Having a company website and an outside eCommerce site powered by an external host has become increasingly common and you’ll want to track the two websites with Google Analytics, as the data from both sites are valuable to you.

However, managing and measuring two separate GA accounts is redundant and taxing on your time and marketing budget.

Unifying Your Analytics Tracking

Cross domain tracking allows you to track two domains into one Google Analytics account.  Sharing GA across two domains is, for the most part, rather easy.  You simply need to add some extra code to your GA tracking code snippet.

You should have a basic knowledge of HTML and JavaScript or work with a developer to set up cross domain tracking.

First Steps: Identifying Needs and Requirements

Before you start making changes, answer these questions:

  • Are you already using Google Analytics, and if so, are you using the Classic or Universal version?
  • Do you have to track traffic going both ways ( www.site-a.com <-> www.site-b.com) or one way (www.site-a.com -> www.site-b.com) ?
  • Are you using Google Tag Manager?
    • Are you using the same container for both sites?
  • Are there more than 2 sites involved?

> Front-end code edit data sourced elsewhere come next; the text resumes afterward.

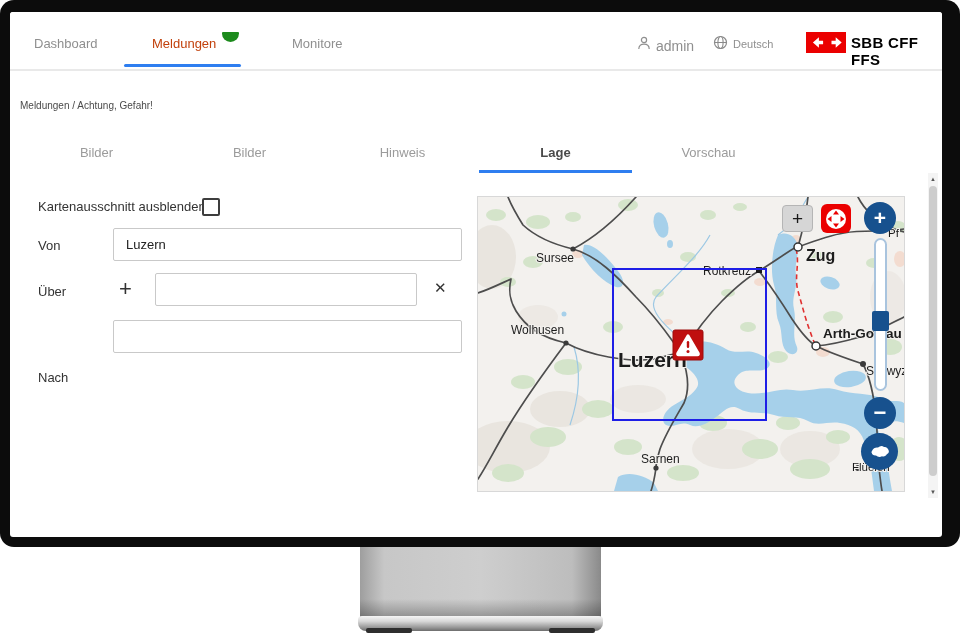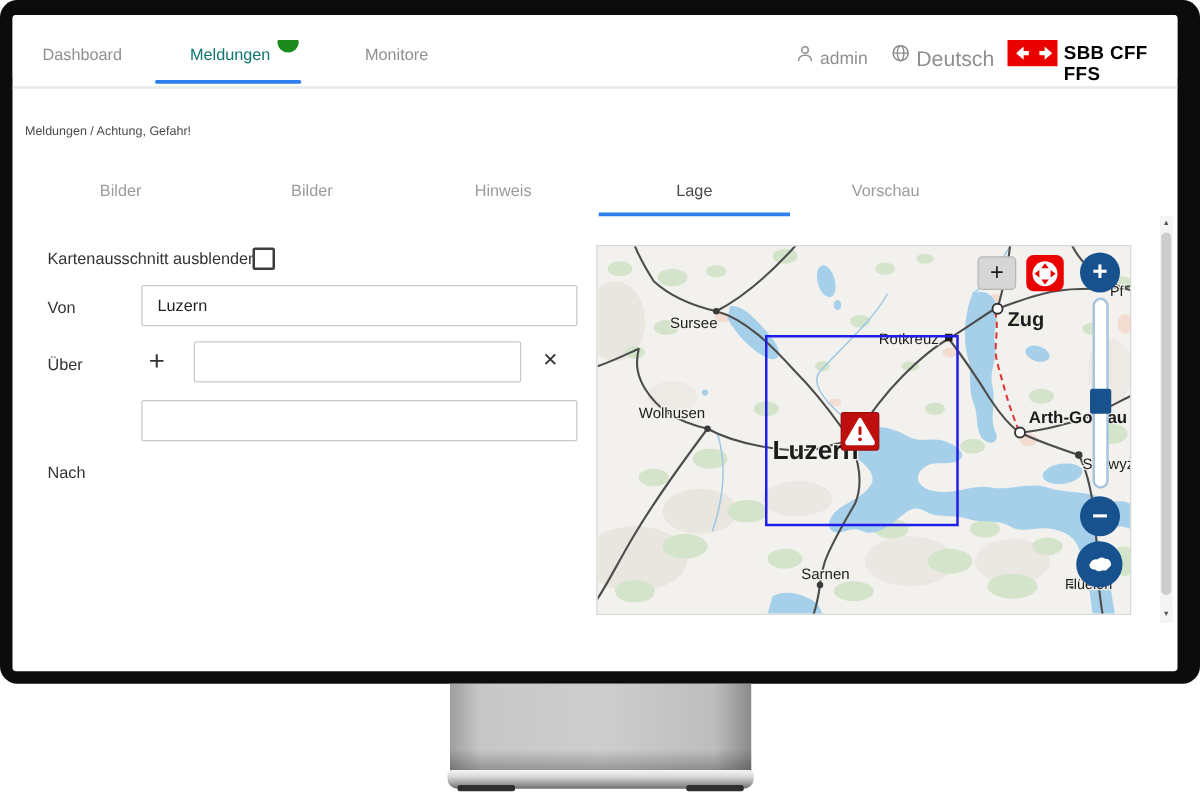--- a/index.html
+++ b/index.html
@@ -23,7 +23,7 @@
   .hdr{position:absolute;left:0;top:0;width:100%;height:50px;background:#fff;}
   .hdr-divider{position:absolute;left:0;top:57px;width:100%;height:2px;background:#e9e9e9;}
   .nav-item{position:absolute;top:24px;font-size:13px;color:#8f8f8f;cursor:default;}
-  .nav-item.active{color:#0f766e;}
+  .nav-item.active{color:#c2410c;}
   .nav-dashboard{left:24px;} .nav-meldungen{left:142px;} .nav-monitore{left:266px;margin-left:16px;}
   .nav-green{position:absolute;left:212px;top:20px;width:17px;height:10px;background:#1c8a1c;
     border-radius:2px 2px 17px 17px;}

There are two ways to implement Cross Domain Tracking when using the Tag Manager: Link/Form decorator tags and Auto Link Domains.

When using Classic Google Analytics you can only use the link and form decorator tags, but with Universal Google Analytics you can use either method.

Setting up Cross Domain Tracking by Modifying the Tracking Code

Step 1

On your origin site add the {‘allowLinker’: true} to your create tag, import the linker plugin, and add the auto linker to your destination site
ga(‘create’, ‘UA-########-1’, ‘auto’, {‘allowLinker’: true});
ga(‘require’, ‘linker’);
ga(‘linker:autoLink’, [‘website-b.com’]);

Step 2

On your destination site add the {‘allowLinker’: true} to your create tag and import the ‘linker’ plugin, and add the auto linker to your destination site
ga(‘create’, ‘UA-########-1’, ‘auto’, {‘allowLinker’: true});
ga(‘require’, ‘linker’);
ga(‘linker:autoLink’, [‘website-a.com’]);

OR

Simplify it and add everything to both
ga(‘create’, ‘UA-########-1’, ‘auto’, {‘allowLinker’: true});
ga(‘require’, ‘linker’);
ga(‘linker:autoLink’, [‘website-b.com’, ‘website-a.com’], false, true); //The extra parameters here allow you to cross domain track with forms as well

If you’re using Google Tag Manager Google support provides detailed instructions on how to set up your Tag properly.

Using Classic Analytics? Check out more information about tracking multiple domains here.

Checking out your data

Now that our data is coming in we need to make it mean something. Chances are high that some of your page names overlap between sites such as /thanks or /contact-us. This means that when you’re looking at your reports you may not be able to tell which website to attribute that data to. You can create a filter for your data to show full website urls to solve this.

  1. In your testing view add a new filter
  2. The filter type will be Custom > Advanced
  3. Set the dropdown of Field A -> Extract A to Hostname and the content to “(.*)”
  4. Set the dropdown of Field B -> Extract B to Request URI and the content to “(.*)”
  5. Set the dropdown of Output To -> Constructor to Request URI and the content to “$A1$B1”
  6. Save the filter

Now you’re all set to track user paths across multiple domains. Happy analyzing!